-------- Source excerpt --------

Why Regulatory Changes Will Drive FX Trading Volume to Futures

Its been my experience that many in the market are ignoring FX in the global derivatives reform debate, thinking of them as broadly exempt from new rules.  This view is a bit of a red fxherring.  Our latest research report digs into the regulations set to hit the FX derivatives market and the impact they will have on FX product selection.

Based on data gathered via over 1700 interviews with FX traders and portfolio managers and analysis of the regulatory landscape, our research finds a clear trend exists towards growing demand for FX futures in lieu of traditionally bilateral FX derivatives.  The latter will continue the make up the majority of notional trading volume, but as the economics of those products change at the hand of new global regulations investors will start to look for cheaper alternatives.  While the FX story has similar elements to the fixed income swap futures debate, the pro-futures argument is arguably even more compelling for FX.  The report is available for all Greenwich customers, so please take a read and let us know what you think.  The press release:


Stamford, CT USA — Changes brought on by new regulations will drive trading activity in foreign exchange away from options and non-deliverable forwards (NDFs) to futures, which will become a much bigger and more important part of the FX market. In a new report, The Futurization of FX Derivatives, Greenwich Associates says the movement of trading activity to futures will require investors to rethink how they access the FX market, dealers to revamp business models to facilitate trading in a profitable way, and technology providers to offer solutions to help all market participants adapt and succeed in the new market. “A conservative 5% move out of OTC FX derivatives into futures would cause FX futures volume to grow by over 50%—a huge boon for futures exchanges,” says Greenwich Associates principal Kevin McPartland, Head of Market Structure and Technology Advisory Service and author of the report.

Three Reasons for a FX Derivatives Victory

The report identifies three drivers of the coming shift of FX trading volumes to futures:

  1. While FX swaps and forwards received exemptions from trading and clearing requirements imposed on derivatives in other asset classes, they will still feel the impact of trade reporting requirements, anti-evasion authority, business conduct standards and Basel III capital requirements. These influences are likely to encourage a shift of some FX swaps and forwards business to futures.
  2. NDFs and FX options did not escape the grasp of trading and clearing requirements and the high margin rates they bring, setting the stage for their users to migrate some of their trading to futures as well. Once these rules set in, trading these products will become more expensive. Greenwich Associates data shows that the trend away from NDFs has already started. Whereas over half of investment firms used NDFs in 2010, at the end of 2012 only 35% used them, with hedge funds leading the pull back.
  3. Financial users of these products, which drive most of the volume, require less customization than corporate users, making it likely that they will migrate some of their flow to less expensive futures.

--------

▶ _Stated goal 1_: In the FX futures article, what share of investment firms used NDFs at the end of 2012?
▶ _Stated goal 2_: Swap "exemptions" for "waivers" and write out everything in the FX futures article from "The report identifies" down to "business to futures.".

-------- Raw records --------

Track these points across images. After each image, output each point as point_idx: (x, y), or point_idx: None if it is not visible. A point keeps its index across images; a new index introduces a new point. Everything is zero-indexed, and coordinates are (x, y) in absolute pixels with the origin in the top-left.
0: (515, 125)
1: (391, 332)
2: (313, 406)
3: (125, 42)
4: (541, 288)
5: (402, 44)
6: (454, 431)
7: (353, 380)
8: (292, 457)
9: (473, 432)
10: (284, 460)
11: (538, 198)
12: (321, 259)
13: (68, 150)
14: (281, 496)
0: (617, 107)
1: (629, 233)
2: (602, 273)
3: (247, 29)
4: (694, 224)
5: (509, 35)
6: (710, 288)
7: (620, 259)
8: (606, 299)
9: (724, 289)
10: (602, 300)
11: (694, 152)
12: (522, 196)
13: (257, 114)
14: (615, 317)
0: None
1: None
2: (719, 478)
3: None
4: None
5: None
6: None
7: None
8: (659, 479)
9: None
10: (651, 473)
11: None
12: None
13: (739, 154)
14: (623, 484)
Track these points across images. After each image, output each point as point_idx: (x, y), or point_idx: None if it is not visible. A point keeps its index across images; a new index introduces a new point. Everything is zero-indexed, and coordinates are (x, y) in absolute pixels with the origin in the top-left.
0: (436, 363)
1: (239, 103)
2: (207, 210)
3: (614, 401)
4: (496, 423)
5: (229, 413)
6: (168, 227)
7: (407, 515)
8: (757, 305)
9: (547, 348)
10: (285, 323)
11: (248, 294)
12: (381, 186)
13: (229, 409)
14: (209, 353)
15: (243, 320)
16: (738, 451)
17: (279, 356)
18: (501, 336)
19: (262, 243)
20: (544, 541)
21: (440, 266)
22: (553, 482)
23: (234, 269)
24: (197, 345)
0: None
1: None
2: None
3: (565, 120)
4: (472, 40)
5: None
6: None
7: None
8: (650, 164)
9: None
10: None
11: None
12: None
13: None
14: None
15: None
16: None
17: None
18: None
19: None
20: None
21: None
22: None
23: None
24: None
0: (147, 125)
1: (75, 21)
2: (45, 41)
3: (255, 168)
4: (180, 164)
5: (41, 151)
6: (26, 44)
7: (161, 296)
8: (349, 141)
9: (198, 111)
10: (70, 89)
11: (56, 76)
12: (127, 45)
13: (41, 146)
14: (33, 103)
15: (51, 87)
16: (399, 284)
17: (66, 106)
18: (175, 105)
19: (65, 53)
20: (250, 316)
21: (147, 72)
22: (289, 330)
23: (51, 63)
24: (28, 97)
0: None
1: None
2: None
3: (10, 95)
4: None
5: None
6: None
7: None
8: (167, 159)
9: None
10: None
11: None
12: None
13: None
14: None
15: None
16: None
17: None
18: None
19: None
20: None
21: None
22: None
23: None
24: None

--------

▶ _Final result 1_: 35%

▶ _Final result 2_:
The report identifies three drivers of the coming shift of FX trading volumes to futures:

  1. While FX swaps and forwards received waivers from trading and clearing requirements imposed on derivatives in other asset classes, they will still feel the impact of trade reporting requirements, anti-evasion authority, business conduct standards and Basel III capital requirements. These influences are likely to encourage a shift of some FX swaps and forwards business to futures.